Most famous was his unfinished Roman du Parsifal. Parsifal's encounter with the Fisher King, the blood-tipped lance and the brilliant bejewelled "grail" is one of the most mysterious scenes in literature. Because Parsifal fails to ask what is going on, the Fisher King will not be cured and his lands will be laid waste by enemies.

After five godless years, he meets a hermit who hints at a parable: the grail contains the "host", the body of Christ. The hermit delivers the quadruple whammy that Parsifal's mother died of grief after he left her to become a knight; she was the sister of both the hermit and the mysterious man in the chamber who was served by the Grail - the father of the Fisher King.

Because Chrétien never told us more about Parsifal's career, it could only be guessed at by his "continuers". One introduced Joseph of Arimathea, a Roman soldier given the cup used at the Last Supper, who used it to catch the blood that dripped from Christ's side during the crucifixion.
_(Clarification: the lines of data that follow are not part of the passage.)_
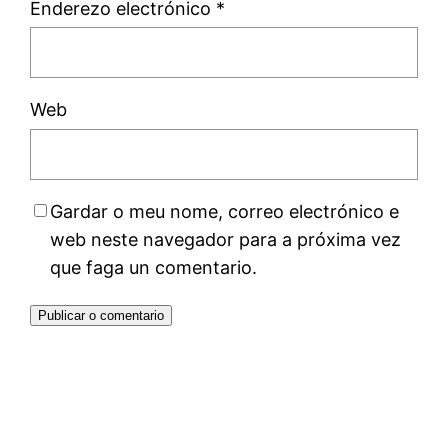
Enderezo electrónico
*
Web
Gardar o meu nome, correo electrónico e
web neste navegador para a próxima vez
que faga un comentario.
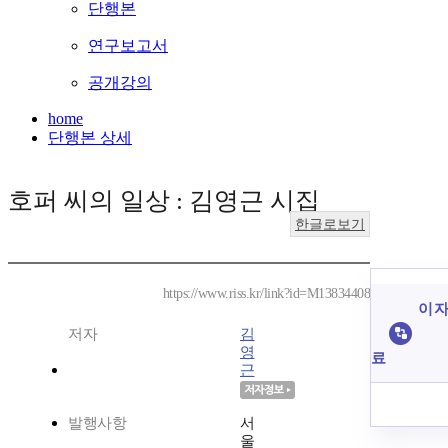
단행본
연구보고서
공개강의
home
단행본 상세
호퍼 씨의 일상 : 김영근 시집
한글로보기
https://www.riss.kr/link?id=M13834408
이 자
저자
김
영
료
근
발행사항
서
울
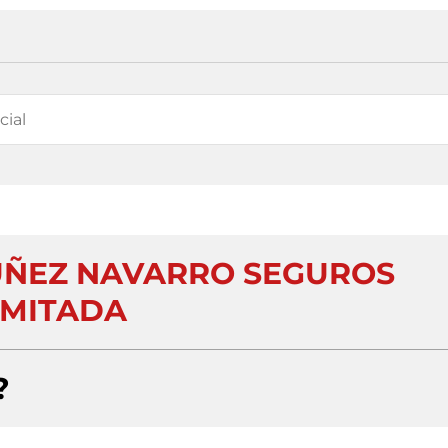
UÑEZ NAVARRO SEGUROS
IMITADA
?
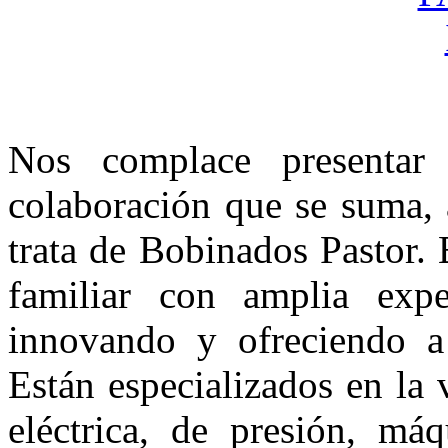
Nos complace presentar
colaboración que se suma, 
trata de Bobinados Pastor.
familiar con amplia exp
innovando y ofreciendo a 
Están especializados en la
eléctrica, de presión, má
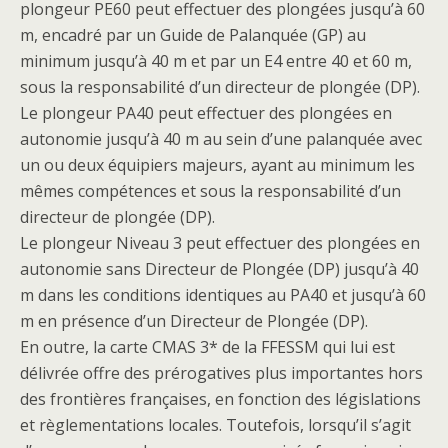
plongeur PE60 peut effectuer des plongées jusqu’à 60
m, encadré par un Guide de Palanquée (GP) au
minimum jusqu’à 40 m et par un E4 entre 40 et 60 m,
sous la responsabilité d’un directeur de plongée (DP).
Le plongeur PA40 peut effectuer des plongées en
autonomie jusqu’à 40 m au sein d’une palanquée avec
un ou deux équipiers majeurs, ayant au minimum les
mêmes compétences et sous la responsabilité d’un
directeur de plongée (DP).
Le plongeur Niveau 3 peut effectuer des plongées en
autonomie sans Directeur de Plongée (DP) jusqu’à 40
m dans les conditions identiques au PA40 et jusqu’à 60
m en présence d’un Directeur de Plongée (DP).
En outre, la carte CMAS 3* de la FFESSM qui lui est
délivrée offre des prérogatives plus importantes hors
des frontières françaises, en fonction des législations
et règlementations locales. Toutefois, lorsqu’il s’agit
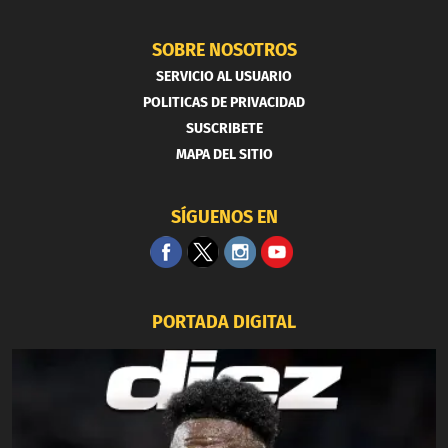
SOBRE NOSOTROS
SERVICIO AL USUARIO
POLITICAS DE PRIVACIDAD
SUSCRIBETE
MAPA DEL SITIO
SÍGUENOS EN
PORTADA DIGITAL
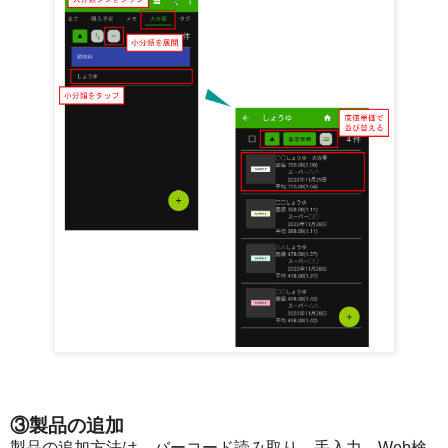
③製品の追加
製品の追加方法は、バーコード読み取り、手入力、Web検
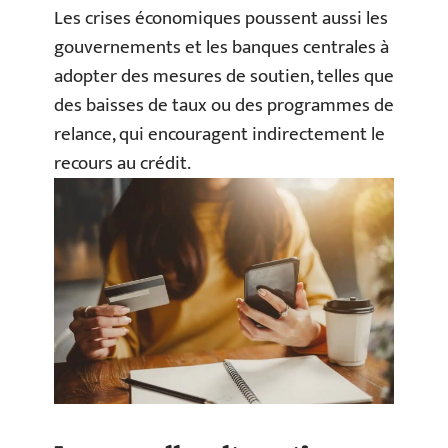
Les crises économiques poussent aussi les
gouvernements et les banques centrales à
adopter des mesures de soutien, telles que
des baisses de taux ou des programmes de
relance, qui encouragent indirectement le
recours au crédit.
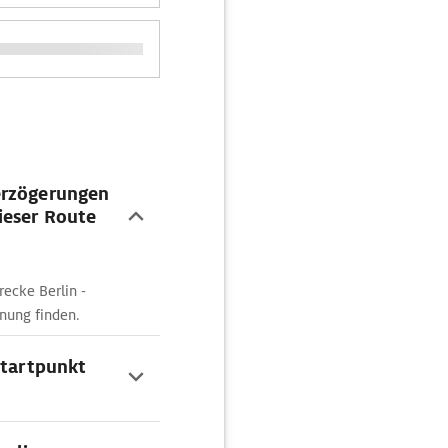
erzögerungen
ieser Route
recke Berlin -
nung finden.
Startpunkt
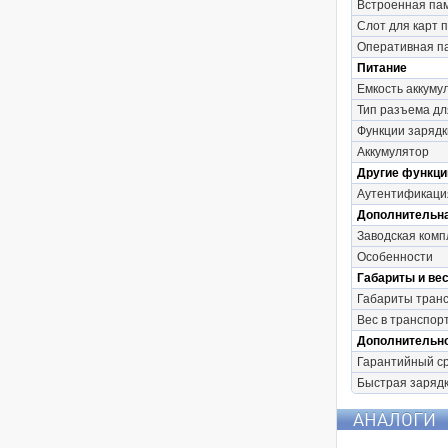
Встроенная па
Слот для карт 
Оперативная п
Питание
Емкость аккуму
Тип разъема дл
Функции зарядк
Аккумулятор
Другие функци
Аутентификаци
Дополнительн
Заводская комп
Особенности
Габариты и вес
Габариты транс
Вес в транспор
Дополнительн
Гарантийный с
Быстрая заряд
АНАЛОГИ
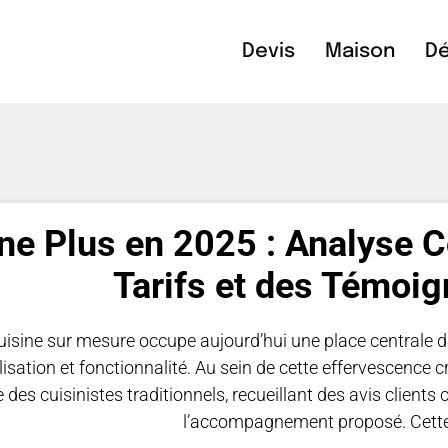
Devis
Maison
Dé
ne Plus en 2025 : Analyse C
Tarifs et des Témoig
uisine sur mesure occupe aujourd’hui une place centrale da
isation et fonctionnalité. Au sein de cette effervescence 
 des cuisinistes traditionnels, recueillant des avis clients c
l’accompagnement proposé. Cett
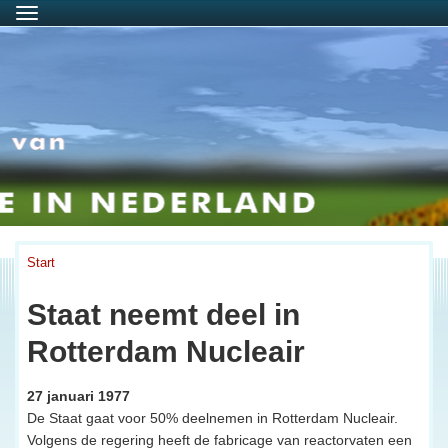
Menu
Start
Staat neemt deel in
Rotterdam Nucleair
27 januari 1977
De Staat gaat voor 50% deelnemen in Rotterdam Nucleair.
Volgens de regering heeft de fabricage van reactorvaten een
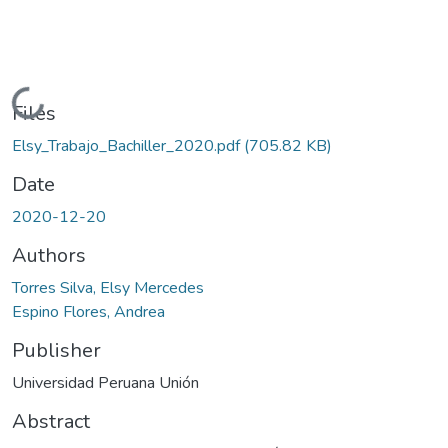
Loading...
Files
Elsy_Trabajo_Bachiller_2020.pdf
(705.82 KB)
Date
2020-12-20
Authors
Torres Silva, Elsy Mercedes
Espino Flores, Andrea
Publisher
Universidad Peruana Unión
Abstract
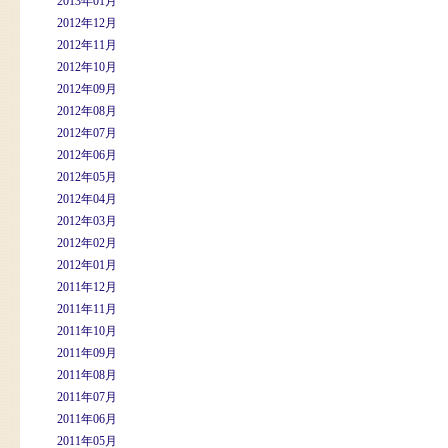
2013年01月
2012年12月
2012年11月
2012年10月
2012年09月
2012年08月
2012年07月
2012年06月
2012年05月
2012年04月
2012年03月
2012年02月
2012年01月
2011年12月
2011年11月
2011年10月
2011年09月
2011年08月
2011年07月
2011年06月
2011年05月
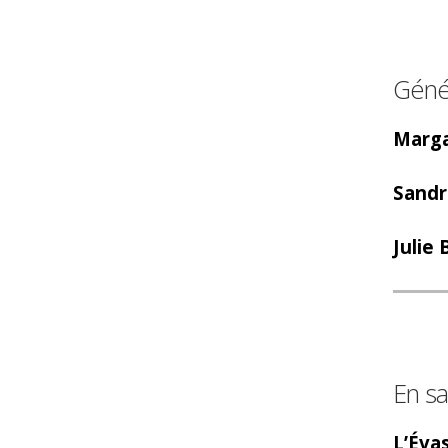
Géné
Marga
Sandr
Julie 
En sa
L’Éva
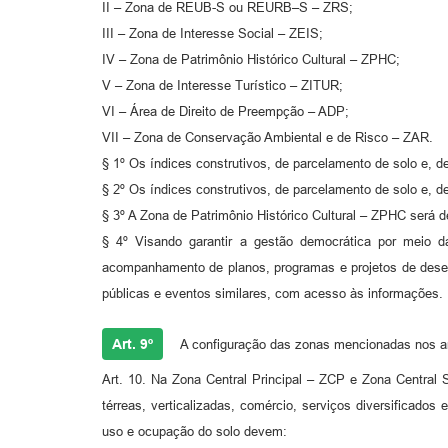
II – Zona de REUB-S ou REURB–S – ZRS;
III – Zona de Interesse Social – ZEIS;
IV – Zona de Patrimônio Histórico Cultural – ZPHC;
V – Zona de Interesse Turístico – ZITUR;
VI – Área de Direito de Preempção – ADP;
VII – Zona de Conservação Ambiental e de Risco – ZAR.
§ 1º Os índices construtivos, de parcelamento de solo e, de 
§ 2º Os índices construtivos, de parcelamento de solo e, 
§ 3º A Zona de Patrimônio Histórico Cultural – ZPHC será de
§ 4º Visando garantir a gestão democrática por meio 
acompanhamento de planos, programas e projetos de desenvo
públicas e eventos similares, com acesso às informações.
Art. 9º
A configuração das zonas mencionadas nos art
Art. 10. Na Zona Central Principal – ZCP e Zona Central 
térreas, verticalizadas, comércio, serviços diversificados
uso e ocupação do solo devem:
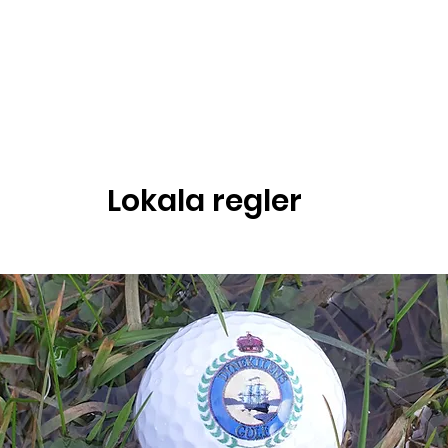
kilens GK
Gäster
Nyheter
Tävla
P
Lokala regler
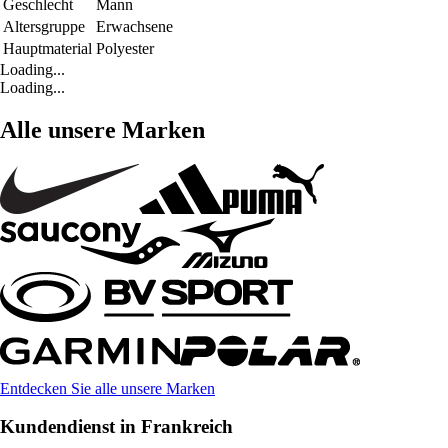
Geschlecht
Mann
Altersgruppe
Erwachsene
Hauptmaterial
Polyester
Loading...
Loading...
Alle unsere Marken
Entdecken Sie alle unsere Marken
Kundendienst in Frankreich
Other continuers explained that the cup was called the "grail" because it delighted [agreer, to delight] those who drank from it. Joseph brought it to England, landing at Glastonbury (then an island).

Soon Gawain, Lancelot and Galahad were added to those who pursued the Grail. Sir Thomas Malory placed the quest for it deep into the political world of King Arthur; a reflection of his own involvement in the troubled politics of the 15th century. But he also preserved its intensely holy character as a symbol of the Eucharist; influenced, Richard Barber surmises, by the Holy Blood of Hailes Abbey and the Coventry mystery plays.

Over the centuries, the surmises have become wilder and wilder. The Grail has been posted back into the Celtic twilight and made the loving cup of secret orders. Tennyson and Wagner wove masterpieces around it. It was owned by the Cathar heretics and contains the DNA of Merovingian kings; it is in Valencia Cathedral, Genoa and Rosslyn Chapel near Edinburgh.

Richard Barber has a masterly grasp of these varied sources, and a gift for lively summary. Monty Python came close to making the Grail an object of ridicule. Barber's book, which restores all its original gravitas and wonder, gives it an exciting new lease of life.